*RECORDS FOR PROCESSING:*

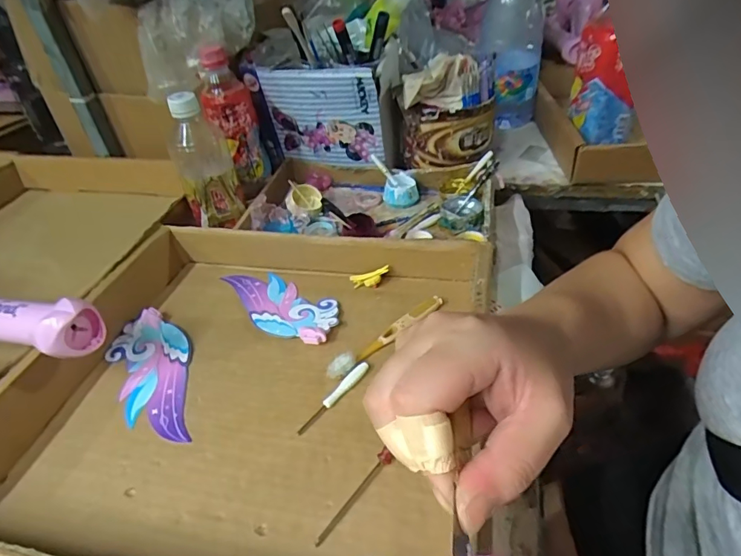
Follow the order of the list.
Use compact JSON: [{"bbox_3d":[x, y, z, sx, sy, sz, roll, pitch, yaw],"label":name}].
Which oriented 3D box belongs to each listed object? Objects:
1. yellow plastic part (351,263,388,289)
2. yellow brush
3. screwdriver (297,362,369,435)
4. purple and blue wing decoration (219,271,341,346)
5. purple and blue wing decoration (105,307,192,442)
[{"bbox_3d":[0.000,0.000,0.505,0.043,0.017,0.014,-20,39,8],"label":"yellow plastic part"},{"bbox_3d":[0.014,0.051,0.444,0.138,0.014,0.024,-33,46,-28],"label":"yellow brush"},{"bbox_3d":[-0.030,0.100,0.395,0.008,0.008,0.084,26,49,33],"label":"screwdriver"},{"bbox_3d":[-0.101,0.026,0.497,0.163,0.007,0.069,20,45,33],"label":"purple and blue wing decoration"},{"bbox_3d":[-0.200,0.086,0.439,0.071,0.013,0.168,-27,43,-23],"label":"purple and blue wing decoration"}]

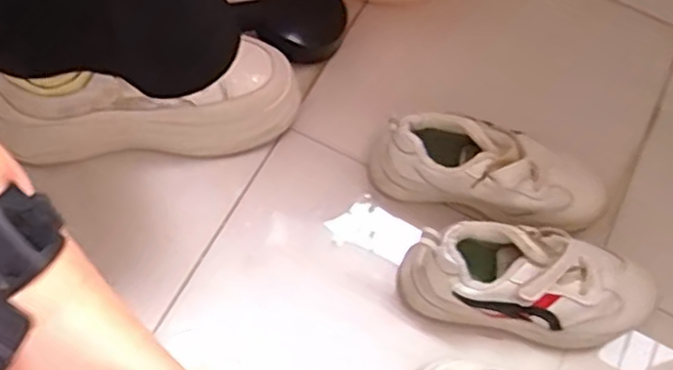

*INSTRUCTIONS FOR THE TASK:* Reproduce the data word for word; no pictures.

*REPLY TO THE EXERCISE:*
Follow the order of the list.
Use compact JSON: [{"bbox_3d":[x, y, z, sx, sy, sz, roll, pitch, yaw],"label":name}].
Which oriented 3D box belongs to each listed object? Objects:
1. yellow plastic part (351,263,388,289)
2. yellow brush
3. screwdriver (297,362,369,435)
4. purple and blue wing decoration (219,271,341,346)
5. purple and blue wing decoration (105,307,192,442)
[{"bbox_3d":[0.000,0.000,0.505,0.043,0.017,0.014,-20,39,8],"label":"yellow plastic part"},{"bbox_3d":[0.014,0.051,0.444,0.138,0.014,0.024,-33,46,-28],"label":"yellow brush"},{"bbox_3d":[-0.030,0.100,0.395,0.008,0.008,0.084,26,49,33],"label":"screwdriver"},{"bbox_3d":[-0.101,0.026,0.497,0.163,0.007,0.069,20,45,33],"label":"purple and blue wing decoration"},{"bbox_3d":[-0.200,0.086,0.439,0.071,0.013,0.168,-27,43,-23],"label":"purple and blue wing decoration"}]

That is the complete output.